Web Service Testing

The great advantage of Web services is that they empower different types of entities to communicate with one another through platform-independent protocols such as SOAP, XML, and HTTP. However, the tradeoff for this flexibility is that this open, non-native traffic brings with it additional overhead. Take, for example, an enterprise that wants to use a Web service to integrate a J2EE application with a variety of client types or other applications

In this situation, many different types of clients can now access the information contained within the EJBs by going through the Web service layer. But this introduces a potential issue: a new layer of communication has been added with its own overhead and potential for failure into an application whose quality and performance was formerly under control. If the Web service layer makes the application slower or introduces quality issues it could affect application service-levels and negatively impact end users. The only way to ensure that this doesn’t happen is to test the quality and performance of these Web Services before they are deployed.

Web Services are applications that exist within a network. Since web services are being used more and more by businesses, security and testing are essential to web services. Testing ensures that SOA deployments can be reliable and successful for an enterprise. However, there are many gray areas that often occur during testing. To avoid these gray areas it is important to focus on performance, security, SOAP attachments, WSDL, and interoperability.

At a very basic level, one needs to consider how the remote method calls take place via SOAP, how the data is passed, how to test the transport layer, discovery methods, response data, scalability, performance, integrity etc.Testing Approach: Test Case Design, Test Execution shall be Top-Down and Bottom-Up respectively. Documenting test cases for the individual services can be a tedious task and subject matter experts can take part in unit testing the individual service so that they are error-free in the downstream process. This approach facilitates meeting the high-level business requirements and can also be used to create the data contents for the exchanged message. This will avoid the major pitfall of delivering a technically acceptable solution which fails to deliver business value. Once this is done, the data must be formatted into messages (XML) that express service request and replies from consumer and provider respectively.

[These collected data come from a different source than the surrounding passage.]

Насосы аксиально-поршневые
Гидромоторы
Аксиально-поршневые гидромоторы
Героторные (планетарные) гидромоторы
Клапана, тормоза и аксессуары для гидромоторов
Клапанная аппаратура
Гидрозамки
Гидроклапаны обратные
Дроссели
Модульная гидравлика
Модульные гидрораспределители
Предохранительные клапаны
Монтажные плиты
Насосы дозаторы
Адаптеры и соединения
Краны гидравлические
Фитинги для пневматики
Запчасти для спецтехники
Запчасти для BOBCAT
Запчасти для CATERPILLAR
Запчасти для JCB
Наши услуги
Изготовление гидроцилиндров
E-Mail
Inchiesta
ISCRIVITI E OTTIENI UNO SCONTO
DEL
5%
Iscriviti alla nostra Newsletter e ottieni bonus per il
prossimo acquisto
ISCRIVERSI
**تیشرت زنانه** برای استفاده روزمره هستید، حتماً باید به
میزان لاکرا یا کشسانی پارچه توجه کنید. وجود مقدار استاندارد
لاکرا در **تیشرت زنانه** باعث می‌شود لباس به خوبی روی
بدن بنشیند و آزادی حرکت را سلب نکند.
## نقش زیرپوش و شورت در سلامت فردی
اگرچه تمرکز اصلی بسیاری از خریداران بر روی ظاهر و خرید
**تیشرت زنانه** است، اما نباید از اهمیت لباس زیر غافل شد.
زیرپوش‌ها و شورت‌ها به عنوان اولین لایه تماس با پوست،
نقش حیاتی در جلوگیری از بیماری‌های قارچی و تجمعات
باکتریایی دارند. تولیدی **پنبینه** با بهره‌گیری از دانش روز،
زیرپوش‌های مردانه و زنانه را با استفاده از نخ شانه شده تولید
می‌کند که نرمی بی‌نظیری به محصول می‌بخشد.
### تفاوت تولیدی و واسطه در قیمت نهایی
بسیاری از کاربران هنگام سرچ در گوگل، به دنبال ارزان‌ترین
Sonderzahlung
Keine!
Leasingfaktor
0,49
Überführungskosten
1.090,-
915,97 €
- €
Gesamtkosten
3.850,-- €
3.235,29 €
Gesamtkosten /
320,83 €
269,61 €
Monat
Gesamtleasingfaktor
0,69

Test tools must be used before and after publishing a web service. To do this, the WSDL must be loaded into the tool. The tool then acts as a client of the web service and sends SOAP requests. This describes a simple consumer-producer test scenario. Since web services depend on other services, the whole chain must be tested in order to find the problems. If a web service is not performing correctly, it may be due to another web service which it is attached to. This is easy to find if one simply monitors the CPU and memory statistics of each web service as the test transaction occurs. Many performance characteristics must be looked at such as response times and fail/pass ratios.

Security validation is also very important to evaluate when testing web services. This must be taken care of at the message level by using tools such as signatures and encryption. Test cases are also important to look at since a negative test case shows where the web service is inefficient.

SOAP is used to carry complex attachments through a network. These transmissions must also be evaluated to ensure that the attachment is not corrupted. To test a SOAP attachment, one can simply make sure that the upload and download values match and re-calculate the check-sum. The break point for message size must also be figured out.

WSDL acts as an important contract between the consumer and producer. However, this also provides gray area in web services testing since it is often not accessible through a firewall after handled by a partner. To avoid this dilemma, it is important to flatten the WSDL before handing it over to a trading partner. WSDL quality must also be identified.